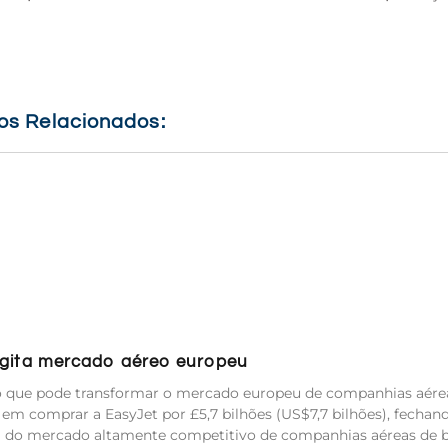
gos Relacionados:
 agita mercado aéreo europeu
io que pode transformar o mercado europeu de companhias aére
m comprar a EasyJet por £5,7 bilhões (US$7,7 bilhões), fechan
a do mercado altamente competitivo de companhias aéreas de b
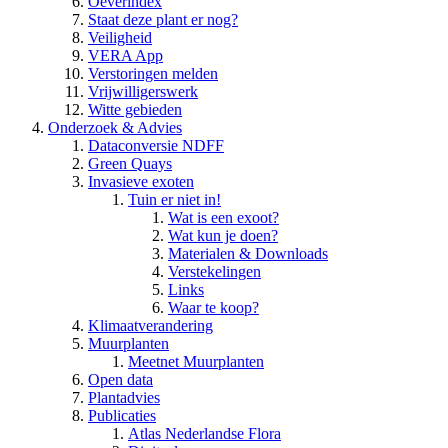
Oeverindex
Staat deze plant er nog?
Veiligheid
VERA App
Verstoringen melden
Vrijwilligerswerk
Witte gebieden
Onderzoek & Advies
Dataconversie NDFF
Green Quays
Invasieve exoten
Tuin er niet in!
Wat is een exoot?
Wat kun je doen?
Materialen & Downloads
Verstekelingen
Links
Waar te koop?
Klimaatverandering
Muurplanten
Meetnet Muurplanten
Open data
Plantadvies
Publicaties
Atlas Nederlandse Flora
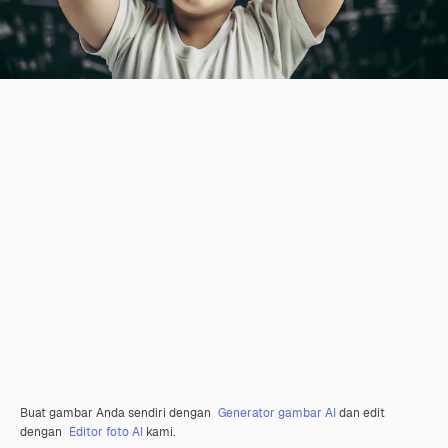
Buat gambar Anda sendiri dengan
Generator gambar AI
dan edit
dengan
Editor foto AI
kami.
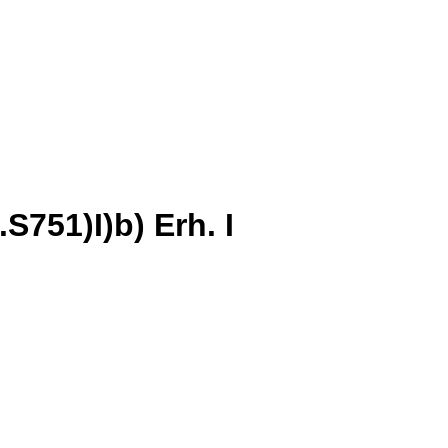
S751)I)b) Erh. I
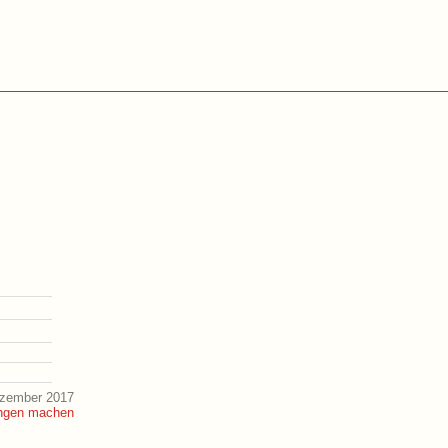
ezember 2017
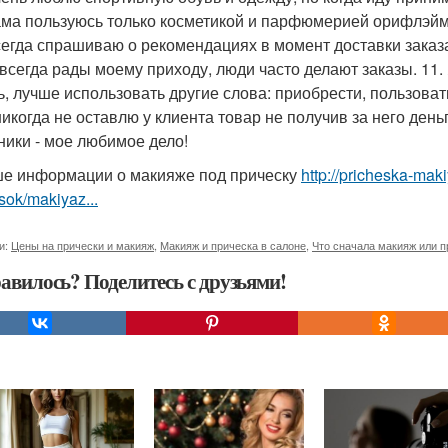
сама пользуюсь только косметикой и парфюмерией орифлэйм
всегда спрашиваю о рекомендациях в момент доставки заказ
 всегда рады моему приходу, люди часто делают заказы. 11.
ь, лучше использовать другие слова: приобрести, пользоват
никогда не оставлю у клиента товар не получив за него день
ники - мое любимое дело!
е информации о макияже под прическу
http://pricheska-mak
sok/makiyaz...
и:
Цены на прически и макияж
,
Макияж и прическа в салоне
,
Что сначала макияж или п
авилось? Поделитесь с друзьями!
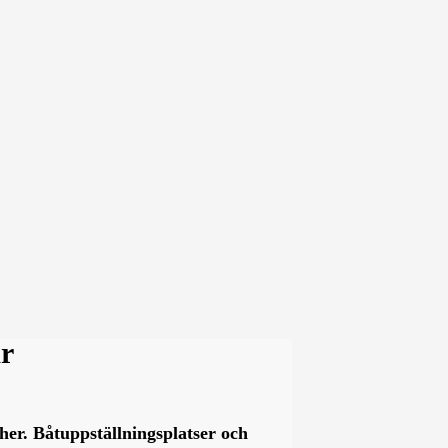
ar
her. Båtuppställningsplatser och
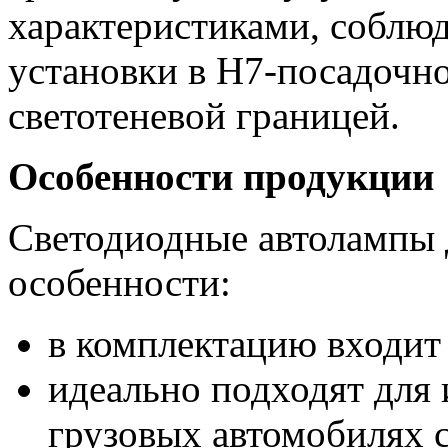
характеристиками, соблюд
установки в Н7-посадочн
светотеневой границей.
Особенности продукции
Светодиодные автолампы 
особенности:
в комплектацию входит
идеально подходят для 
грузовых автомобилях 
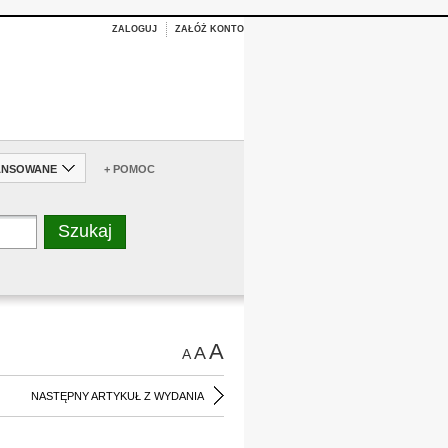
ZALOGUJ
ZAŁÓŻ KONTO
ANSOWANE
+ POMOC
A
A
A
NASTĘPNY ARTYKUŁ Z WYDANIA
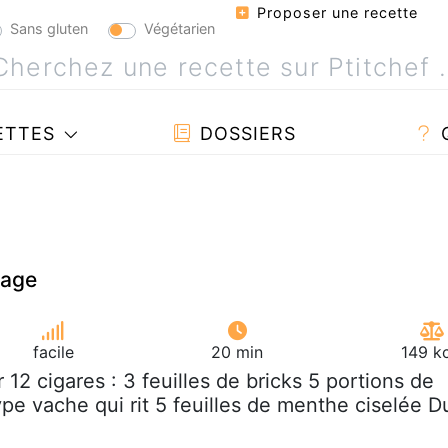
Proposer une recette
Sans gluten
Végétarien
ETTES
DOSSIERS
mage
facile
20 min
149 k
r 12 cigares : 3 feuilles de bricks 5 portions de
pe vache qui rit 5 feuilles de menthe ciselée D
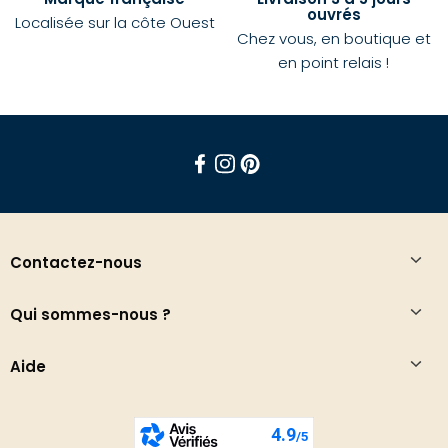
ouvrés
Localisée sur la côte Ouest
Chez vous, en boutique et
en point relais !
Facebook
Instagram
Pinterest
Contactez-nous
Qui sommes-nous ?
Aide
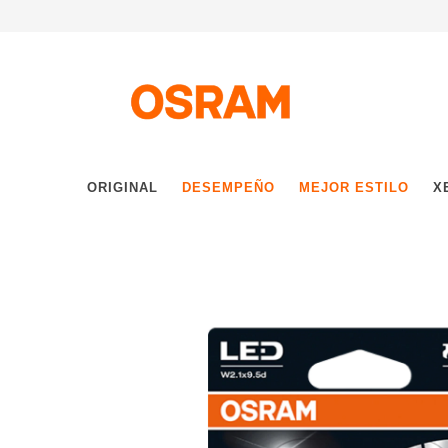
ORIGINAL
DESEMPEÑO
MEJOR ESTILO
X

**REQUIREMENT:**
Put every line of text read from the entries above into one numbered list, omitting blank lines. Leave the pictures themselves out of the answer.

**REPLY:**
1. gos Relacionados:
2.  agita mercado aéreo europeu
3. io que pode transformar o mercado europeu de companhias aére
4. m comprar a EasyJet por £5,7 bilhões (US$7,7 bilhões), fechan
5. a do mercado altamente competitivo de companhias aéreas de b
6. Oeverindex
7. Staat deze plant er nog?
8. Veiligheid
9. VERA App
10. Verstoringen melden
11. Vrijwilligerswerk
12. Witte gebieden
13. Onderzoek & Advies
14. Dataconversie NDFF
15. Green Quays
16. Invasieve exoten
17. Tuin er niet in!
18. Wat is een exoot?
19. Wat kun je doen?
20. Materialen & Downloads
21. Verstekelingen
22. Links
23. Waar te koop?
24. Klimaatverandering
25. Muurplanten
26. Meetnet Muurplanten
27. Open data
28. Plantadvies
29. Publicaties
30. Atlas Nederlandse Flora
31. Buat gambar Anda sendiri dengan
32. Generator gambar AI
33. dan edit
34. dengan
35. Editor foto AI
36. kami.
37. S751)I)b) Erh. I
38. ezember 2017
39. сама пользуюсь только косметикой и парфюмерией орифлэйм
40. всегда спрашиваю о рекомендациях в момент доставки заказ
41.  всегда рады моему приходу, люди часто делают заказы. 11.
42. ь, лучше использовать другие слова: приобрести, пользоват
43. никогда не оставлю у клиента товар не получив за него день
44. ники - мое любимое дело!
45. е информации о макияже под прическу
46. http://pricheska-mak
47. sok/makiyaz...
48. и:
49. Цены на прически и макияж
50. ,
51. Макияж и прическа в салоне
52. ,
53. Что сначала макияж или п
54. авилось? Поделитесь с друзьями!
55. ar
56. her. Båtuppställningsplatser och
57. характеристиками, соблюд
58. установки в Н7-посадочн
59. светотеневой границей.
60. Особенности продукции
61. Светодиодные автолампы 
62. особенности:
63. в комплектацию входит
64. идеально подходят для 
65. грузовых автомобилях 
66. ZALOGUJ
67. ZAŁÓŻ KONTO
68. ANSOWANE
69. + POMOC
70. A
71. A
72. A
73. NASTĘPNY ARTYKUŁ Z WYDANIA
74. Proposer une recette
75. Sans gluten
76. Végétarien
77. ETTES
78. DOSSIERS
79. mage
80. facile
81. 20 min
82. 149 k
83. r 12 cigares : 3 feuilles de bricks 5 portions de
84. pe vache qui rit 5 feuilles de menthe ciselée D
85. ouvrés
86. Localisée sur la côte Ouest
87. Chez vous, en boutique et
88. en point relais !
89. Facebook
90. Instagram
91. Pinterest
92. Contactez-nous
93. Qui sommes-nous ?
94. Aide
95. ORIGINAL
96. DESEMPEÑO
97. MEJOR ESTILO
98. X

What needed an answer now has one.